在巴山蜀水这片被岷江、嘉陵江、涪江滋养的土地上,童谣的软糯、顺口溜的机趣、吆喝声的热辣,像三条奔流的河,交织成独特的声音谱系。这些声音里,有青石板路上的脚步声,有吊脚楼里的家长里短,有集市上的讨价还价,更有一辈辈人对生活的热爱与琢磨。它们不是白纸黑字的典籍,却是比文字更鲜活的文化密码,藏着巴蜀人的性情与智慧。

一、童谣:指尖与舌尖上的童年秘境

巴蜀的童谣,是蘸着嘉陵江水写就的,字里行间都带着水汽的温润。那些从孩童舌尖滚出的音节,像一粒粒饱满的豌豆,落在青石板上会弹起清脆的响。

(一)拍手歌里的岁月流转

夏日午后的老槐树下,永远少不了拍手游戏的身影。“张打铁,李打铁,打把剪刀送姐姐。姐姐留我歇,我不歇,我要回去打夜铁。夜铁打到正月正,我要回去摇花灯。花灯摇到清明后,我要回去种杨柳。”孩子们的手掌拍得通红,节奏从慢到快,最后变成一片模糊的“啪啪”声,像雨点落在油纸伞上。

本题要求:
1) 在关于巴蜀民间声音的文段里,孩子们拍手游戏最后那片模糊的“啪啪”声被比作什么?
2) 请接着关于巴蜀民间声音的文段最后一句往下续写。
这些记录用不上。

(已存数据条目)
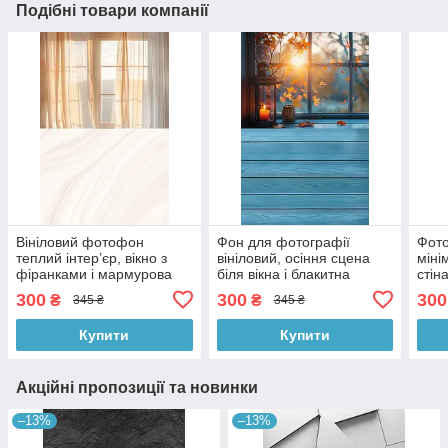
Подібні товари компанії
Вініловий фотофон
Фон для фотографії
Фото
теплий інтер’єр, вікно з
вініловий, осіння сцена
міні
фіранками і мармурова
біля вікна і блакитна
стіна
підлога з візерунком, фон
дерев’яна підлога 60×90
марм
300
300
300
₴
₴
345 ₴
345 ₴
для фото 60×90 см,
см, №57084
для 
№57205
№57
Купити
Купити
Акційні пропозиції та новинки
–13%
–13%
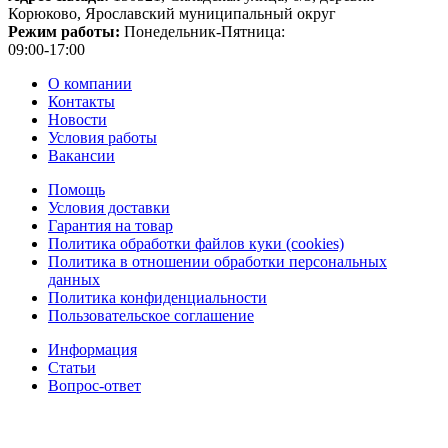
Корюково, Ярославский муниципальный округ
Режим работы:
Понедельник-Пятница:
09:00-17:00
О компании
Контакты
Новости
Условия работы
Вакансии
Помощь
Условия доставки
Гарантия на товар
Политика обработки файлов куки (cookies)
Политика в отношении обработки персональных
данных
Политика конфиденциальности
Пользовательское соглашение
Информация
Статьи
Вопрос-ответ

各题答案:
1) 像雨点落在油纸伞上。

2)
这句童谣里藏着巴蜀人的时间观。从打铁的日常,到正月的花灯,再到清明的杨柳,一年的时序被浓缩在几句歌词里。成都锦江区的周婆婆还记得,小时候外婆教她唱这句时,会指着院角的铁匠铺:“你看王师傅,白天打镰刀,夜里还在打菜刀,这就是‘打夜铁’的滋味。”她至今能清晰想起铁匠铺里火星溅在青砖地上的样子,“像正月里没燃尽的烟花。”

更妙的是方言的韵律。“铁”在四川话里读“tie”,短促有力,像小锤敲在铁砧上;“歇”读“xie”,带着拖长的尾音,像孩子耍赖时的撒娇。孩子们未必懂“摇花灯”的具体模样,但唱到“种杨柳”时,总会下意识望向路边的柳树,仿佛自己真的种下了一棵,正等着它抽出新枝。

(二)月亮谣里的星空幻想

夜幕降临,凉席铺在院坝里,奶奶的蒲扇摇出细碎的风,《月亮走》的调子便悠悠飘起来:“月亮走,我也走,我跟月亮打烧酒。烧酒辣,卖黄蜡。黄蜡苦,卖豆腐。豆腐薄,卖菱角。菱角尖,尖上天。天又高,好磨刀。刀又快,好切菜……”

这首顶针格的童谣,像一串不断生长的珠子,从月亮一直串到切菜,每个意象都带着生活的温度。重庆渝中区的陈爷爷说,他小时候总以为月亮真是个会喝酒的老头,“不然为啥要‘打烧酒’?”有次他偷偷舀了爷爷的米酒,对着月亮倒在地上,“结果被爷爷追着打,边打边笑:‘你给月亮敬酒,也得先问问我这酿酒的人啊!’”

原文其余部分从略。